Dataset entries
──────────────────────────────

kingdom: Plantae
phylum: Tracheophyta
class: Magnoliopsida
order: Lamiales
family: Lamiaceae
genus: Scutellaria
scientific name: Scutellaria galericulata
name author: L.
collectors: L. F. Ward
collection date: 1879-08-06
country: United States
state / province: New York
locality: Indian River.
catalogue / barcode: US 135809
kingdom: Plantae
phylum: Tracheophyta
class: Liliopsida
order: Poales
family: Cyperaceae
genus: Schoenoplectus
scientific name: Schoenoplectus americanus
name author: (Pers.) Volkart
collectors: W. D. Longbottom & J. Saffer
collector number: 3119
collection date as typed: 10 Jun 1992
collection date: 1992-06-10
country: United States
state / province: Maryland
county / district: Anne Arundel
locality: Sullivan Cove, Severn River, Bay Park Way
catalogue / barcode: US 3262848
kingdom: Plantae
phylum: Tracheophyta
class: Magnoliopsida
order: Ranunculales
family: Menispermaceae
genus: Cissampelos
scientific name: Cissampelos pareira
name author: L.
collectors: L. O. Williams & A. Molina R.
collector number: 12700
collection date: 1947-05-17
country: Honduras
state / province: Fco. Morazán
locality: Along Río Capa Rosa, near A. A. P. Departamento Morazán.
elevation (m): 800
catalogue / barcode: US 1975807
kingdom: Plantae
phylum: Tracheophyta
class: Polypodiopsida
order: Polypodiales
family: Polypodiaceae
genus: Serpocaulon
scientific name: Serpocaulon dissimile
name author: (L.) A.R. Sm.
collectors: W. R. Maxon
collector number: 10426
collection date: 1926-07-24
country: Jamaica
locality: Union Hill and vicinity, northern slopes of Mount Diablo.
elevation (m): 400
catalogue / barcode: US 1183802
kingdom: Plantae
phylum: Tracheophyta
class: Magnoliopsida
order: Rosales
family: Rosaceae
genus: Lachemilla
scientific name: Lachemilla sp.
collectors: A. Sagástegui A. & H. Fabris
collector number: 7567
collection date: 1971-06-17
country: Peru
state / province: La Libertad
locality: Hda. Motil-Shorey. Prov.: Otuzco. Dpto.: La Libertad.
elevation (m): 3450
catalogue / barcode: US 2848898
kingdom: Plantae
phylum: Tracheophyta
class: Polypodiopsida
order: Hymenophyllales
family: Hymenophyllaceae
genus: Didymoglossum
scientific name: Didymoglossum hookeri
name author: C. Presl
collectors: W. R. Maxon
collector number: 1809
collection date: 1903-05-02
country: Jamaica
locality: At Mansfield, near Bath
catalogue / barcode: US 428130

──────────────────────────────

*WHAT YOU HAVE TO DO*
Could you copy out word for word the lines of the entries above, from the line containing "collection date: 1926-07-24" through the line containing "scientific name: Lachemilla sp."?

*CORRECT OUTPUT*
collection date: 1926-07-24
country: Jamaica
locality: Union Hill and vicinity, northern slopes of Mount Diablo.
elevation (m): 400
catalogue / barcode: US 1183802
kingdom: Plantae
phylum: Tracheophyta
class: Magnoliopsida
order: Rosales
family: Rosaceae
genus: Lachemilla
scientific name: Lachemilla sp.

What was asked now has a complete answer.